Musk's company is perceived as "tech-y" and therefore any savvy auto analyst is going to want his or her name attached to a stock that actually rises occasionally. Of course, tech-y Tesla couldn't even get the most basic autonomous driving technology, Automated Emergency Braking (AEB,) on new models for the past six months, while, as Consumer Reports noted, Toyota proceeds AEB on the entry-level Corolla, but, hey, that's just a detail.

But let's go back to the old-fashioned car makers. The slide in Ford's earnings presentation describing automotive key metrics is incredibly telling. It's like a Murderer's Row of bad news.

  • Worldwide Wholesales: down 1%
  • Global Market Share: down 30 basis points
  • Automotive Operating Margin: down a whopping 440 basis points.
  • Automotive Pretax Income: down 43% to $1.965 billion

GM's comparisons are easier, since that company didn't have a new version of its highest-volume product (The F-Series for Ford) in the first quarter of 2016. Really, though, the Big Two face the same existential problem that is noted in an earlier slide in Ford's presentation. Ford has $28 billion in automotive cash. That is money that is being held in the manufacturing business (so, it excludes Ford Motor Credit's balance sheet).

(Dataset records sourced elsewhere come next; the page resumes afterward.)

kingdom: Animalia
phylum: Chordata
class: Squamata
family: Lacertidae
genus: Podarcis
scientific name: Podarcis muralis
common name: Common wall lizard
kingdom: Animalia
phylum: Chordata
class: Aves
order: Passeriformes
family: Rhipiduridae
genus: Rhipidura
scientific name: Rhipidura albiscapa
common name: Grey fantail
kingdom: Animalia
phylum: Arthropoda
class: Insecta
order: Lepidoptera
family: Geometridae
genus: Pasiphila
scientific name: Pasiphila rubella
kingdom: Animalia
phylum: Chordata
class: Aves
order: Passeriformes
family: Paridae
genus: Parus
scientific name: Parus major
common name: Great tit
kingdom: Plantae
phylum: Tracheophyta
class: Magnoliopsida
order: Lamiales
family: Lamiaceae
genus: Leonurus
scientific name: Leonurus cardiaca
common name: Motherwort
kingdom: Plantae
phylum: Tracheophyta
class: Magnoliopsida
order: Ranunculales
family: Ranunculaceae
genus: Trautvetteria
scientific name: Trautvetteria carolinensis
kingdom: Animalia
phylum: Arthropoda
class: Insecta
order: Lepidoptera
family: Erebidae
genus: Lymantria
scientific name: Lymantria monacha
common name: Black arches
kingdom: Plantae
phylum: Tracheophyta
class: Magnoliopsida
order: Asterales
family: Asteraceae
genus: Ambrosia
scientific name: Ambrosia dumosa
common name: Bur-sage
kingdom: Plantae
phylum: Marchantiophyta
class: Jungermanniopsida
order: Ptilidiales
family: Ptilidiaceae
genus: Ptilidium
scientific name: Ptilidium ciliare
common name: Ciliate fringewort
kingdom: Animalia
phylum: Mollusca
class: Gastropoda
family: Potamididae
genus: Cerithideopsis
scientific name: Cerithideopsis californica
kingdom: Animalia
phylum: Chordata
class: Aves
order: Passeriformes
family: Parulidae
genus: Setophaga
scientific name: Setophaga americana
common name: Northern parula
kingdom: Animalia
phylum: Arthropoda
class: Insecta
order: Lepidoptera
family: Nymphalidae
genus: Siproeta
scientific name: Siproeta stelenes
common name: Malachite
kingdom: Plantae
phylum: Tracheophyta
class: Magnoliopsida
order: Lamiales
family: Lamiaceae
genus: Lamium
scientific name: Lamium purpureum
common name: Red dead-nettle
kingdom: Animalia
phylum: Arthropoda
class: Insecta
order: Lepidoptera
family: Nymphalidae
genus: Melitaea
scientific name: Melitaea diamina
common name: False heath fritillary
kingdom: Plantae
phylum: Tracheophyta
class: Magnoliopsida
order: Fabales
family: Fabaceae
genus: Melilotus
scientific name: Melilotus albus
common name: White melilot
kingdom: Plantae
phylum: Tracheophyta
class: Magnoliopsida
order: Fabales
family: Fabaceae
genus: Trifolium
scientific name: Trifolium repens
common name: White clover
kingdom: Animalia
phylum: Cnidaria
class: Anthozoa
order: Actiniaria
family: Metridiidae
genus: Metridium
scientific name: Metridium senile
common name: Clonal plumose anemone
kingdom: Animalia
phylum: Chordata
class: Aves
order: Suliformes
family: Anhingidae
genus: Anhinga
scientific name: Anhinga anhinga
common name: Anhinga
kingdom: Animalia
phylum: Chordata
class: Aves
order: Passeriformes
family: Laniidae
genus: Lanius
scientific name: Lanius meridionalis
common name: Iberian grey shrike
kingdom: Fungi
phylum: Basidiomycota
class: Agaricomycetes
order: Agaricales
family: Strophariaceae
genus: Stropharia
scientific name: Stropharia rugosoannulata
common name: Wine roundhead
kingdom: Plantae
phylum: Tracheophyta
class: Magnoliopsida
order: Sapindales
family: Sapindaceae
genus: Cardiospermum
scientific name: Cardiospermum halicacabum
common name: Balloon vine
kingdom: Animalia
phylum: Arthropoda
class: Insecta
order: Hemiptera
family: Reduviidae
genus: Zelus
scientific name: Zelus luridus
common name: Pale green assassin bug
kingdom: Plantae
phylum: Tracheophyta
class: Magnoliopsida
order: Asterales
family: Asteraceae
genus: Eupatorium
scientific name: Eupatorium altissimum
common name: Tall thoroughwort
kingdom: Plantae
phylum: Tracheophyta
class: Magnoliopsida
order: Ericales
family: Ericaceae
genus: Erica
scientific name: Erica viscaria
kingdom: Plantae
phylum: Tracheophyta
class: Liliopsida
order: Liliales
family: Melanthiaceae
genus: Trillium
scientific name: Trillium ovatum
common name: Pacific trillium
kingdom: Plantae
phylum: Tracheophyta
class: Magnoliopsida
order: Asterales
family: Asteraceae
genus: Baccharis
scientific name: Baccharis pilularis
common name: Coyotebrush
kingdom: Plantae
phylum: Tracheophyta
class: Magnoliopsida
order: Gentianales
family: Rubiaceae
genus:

That $28 billion cash hoard represents 61% of Ford's market capitalization. Amazing. If you think that the equity markets are giving Ford any credit for that low-earning asset, though, you are just not paying attention. Musk certainly doesn't have that problem, but Tesla's inflated valuation allows him to find his business via equity offerings.

So, Ford's veteran CFO, Bob Shanks, has a mountain of liquidity to ensure the company never again has to mortgage its Blue Oval trademark, as it did in 2009. So what? The market is as scared of "another Lehman" as it is scared of consistently paying cycle-high multiples for companies that -- unlike Ford -- do not consistently produce high-quality cash-enhancing earnings. It just doesn't matter.

So, hopefully that was not too depressing. Owing to my background, though, I am constantly asked "when should I buy Ford and GM stock?" The answer is: not now. Unfortunately, these stocks are irrelevant in a period of robust sales -- "Peak Auto" -- and are destined to underperform the broad market indices.